Oude Testament

Nieuwe Testament

Ezechiël 41:12-22 NBG-vertaling 1951 (NBG51)

12. Het bouwwerk dat langs het plein aan de westzijde lag, had een breedte van zeventig el, terwijl de muur van het bouwwerk overal vijf el breed was; en de lengte ervan was negentig el.

13. En hij mat het huis; de lengte was honderd el; en ook van het plein met het bouwwerk en zijn muren was de lengte honderd el.

14. De breedte van de voorkant van het huis en van het plein op het oosten was eveneens honderd el.

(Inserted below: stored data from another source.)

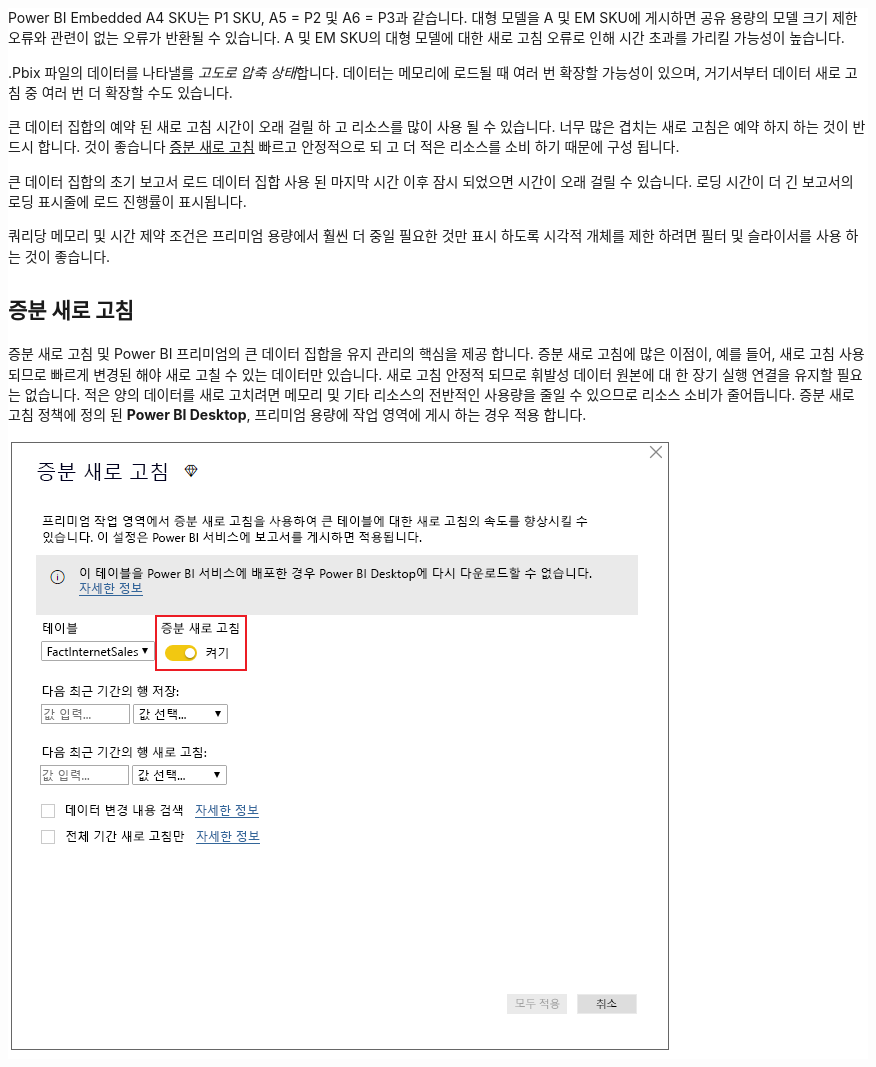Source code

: Power BI Embedded A4 SKU는 P1 SKU, A5 = P2 및 A6 = P3과 같습니다. 대형 모델을 A 및 EM SKU에 게시하면 공유 용량의 모델 크기 제한 오류와 관련이 없는 오류가 반환될 수 있습니다. A 및 EM SKU의 대형 모델에 대한 새로 고침 오류로 인해 시간 초과를 가리킬 가능성이 높습니다. 

.Pbix 파일의 데이터를 나타낼를 *고도로 압축 상태*합니다. 데이터는 메모리에 로드될 때 여러 번 확장할 가능성이 있으며, 거기서부터 데이터 새로 고침 중 여러 번 더 확장할 수도 있습니다.

큰 데이터 집합의 예약 된 새로 고침 시간이 오래 걸릴 하 고 리소스를 많이 사용 될 수 있습니다. 너무 많은 겹치는 새로 고침은 예약 하지 하는 것이 반드시 합니다. 것이 좋습니다 [증분 새로 고침](service-premium-incremental-refresh.md) 빠르고 안정적으로 되 고 더 적은 리소스를 소비 하기 때문에 구성 됩니다.

큰 데이터 집합의 초기 보고서 로드 데이터 집합 사용 된 마지막 시간 이후 잠시 되었으면 시간이 오래 걸릴 수 있습니다. 로딩 시간이 더 긴 보고서의 로딩 표시줄에 로드 진행률이 표시됩니다.

쿼리당 메모리 및 시간 제약 조건은 프리미엄 용량에서 훨씬 더 중일 필요한 것만 표시 하도록 시각적 개체를 제한 하려면 필터 및 슬라이서를 사용 하는 것이 좋습니다.

## <a name="incremental-refresh"></a>증분 새로 고침

증분 새로 고침 및 Power BI 프리미엄의 큰 데이터 집합을 유지 관리의 핵심을 제공 합니다. 증분 새로 고침에 많은 이점이, 예를 들어, 새로 고침 사용 되므로 빠르게 변경된 해야 새로 고칠 수 있는 데이터만 있습니다. 새로 고침 안정적 되므로 휘발성 데이터 원본에 대 한 장기 실행 연결을 유지할 필요는 없습니다. 적은 양의 데이터를 새로 고치려면 메모리 및 기타 리소스의 전반적인 사용량을 줄일 수 있으므로 리소스 소비가 줄어듭니다. 증분 새로 고침 정책에 정의 된 **Power BI Desktop**, 프리미엄 용량에 작업 영역에 게시 하는 경우 적용 합니다. 

![세부 정보 새로 고침](media/service-premium-incremental-refresh/refresh-details.png)
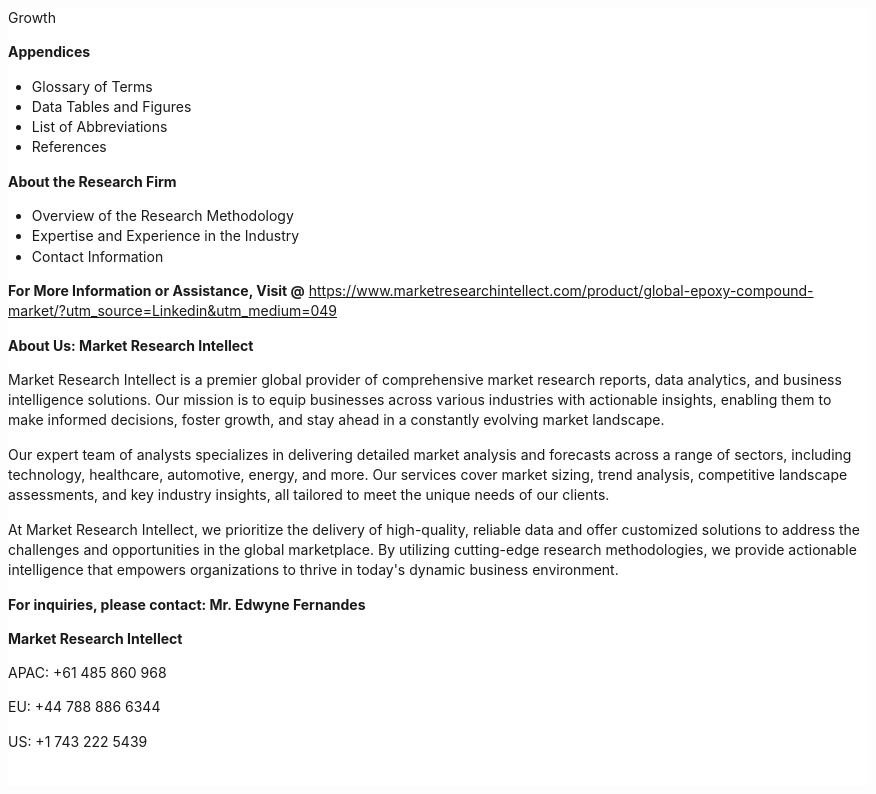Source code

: Growth</li></ul><p><strong>Appendices</strong></p><ul><li>Glossary of Terms</li><li>Data Tables and Figures</li><li>List of Abbreviations</li><li>References</li></ul><p><strong>About the Research Firm</strong></p><ul><li>Overview of the Research Methodology</li><li>Expertise and Experience in the Industry</li><li>Contact Information</li></ul></div><div class="article-main__content" data-test-id="publishing-text-block"><p><span class="font-[700]"><strong>For More Information or Assistance, Visit @</strong>&nbsp;<a href="https://www.marketresearchintellect.com/product/global-epoxy-compound-market/?utm_source=Linkedin&utm_medium=049">https://www.marketresearchintellect.com/product/global-epoxy-compound-market/?utm_source=Linkedin&utm_medium=049</a></span></p><p><strong>About Us: Market Research Intellect</strong></p><p>Market Research Intellect is a premier global provider of comprehensive market research reports, data analytics, and business intelligence solutions. Our mission is to equip businesses across various industries with actionable insights, enabling them to make informed decisions, foster growth, and stay ahead in a constantly evolving market landscape.</p><p>Our expert team of analysts specializes in delivering detailed market analysis and forecasts across a range of sectors, including technology, healthcare, automotive, energy, and more. Our services cover market sizing, trend analysis, competitive landscape assessments, and key industry insights, all tailored to meet the unique needs of our clients.</p><p>At Market Research Intellect, we prioritize the delivery of high-quality, reliable data and offer customized solutions to address the challenges and opportunities in the global marketplace. By utilizing cutting-edge research methodologies, we provide actionable intelligence that empowers organizations to thrive in today's dynamic business environment.</p><p><strong>For inquiries, please contact: Mr. Edwyne Fernandes</strong></p><p><strong>Market Research Intellect</strong></p><p>APAC: +61 485 860 968</p><p>EU: +44 788 886 6344</p><p>US: +1 743 222 5439</p></div><div class="article-main__content" data-test-id="publishing-text-block">&nbsp;</div>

15. Hij mat ook de lengte van het bouwwerk langs het plein, aan het achtereinde daarvan, en zijn galerijen aan weerszijden: honderd el; en hij mat het binnenste van de tempel en de voorhallen van de voorhof;

16. de drempel, de vensters van latwerk en de galerijen rondom alle drie – tegenover de drempel was aan alle zijden een houten beschot –, de grond tot aan de vensters die bedekt waren,

17. de ruimte boven de ingang tot aan het binnenste vertrek toe, en buiten aan de gehele muur, geheel rondom, van binnen en van buiten.

18. Er waren cherubs en palmen aangebracht, telkens een palm tussen twee cherubs, en iedere cherub had twee aangezichten:

19. het aangezicht van een mens naar de palm aan de ene kant en het aangezicht van een leeuw naar de palm aan de andere kant. Die waren aan alle kanten aan het gehele huis aangebracht.

20. Van de grond tot boven de ingang waren de cherubs en de palmen aangebracht, en wel aan de muur van de tempel.

21. De tempel had viervoudige deurposten. En de voorkant van het heilige had hetzelfde voorkomen.

22. Het altaar was van hout, drie el hoog en zijn lengte was twee el; en de hoeken daarvan, het voetstuk en de wanden waren van hout. En hij zeide tot mij: Dit is de tafel die voor het aangezicht des Heren staat.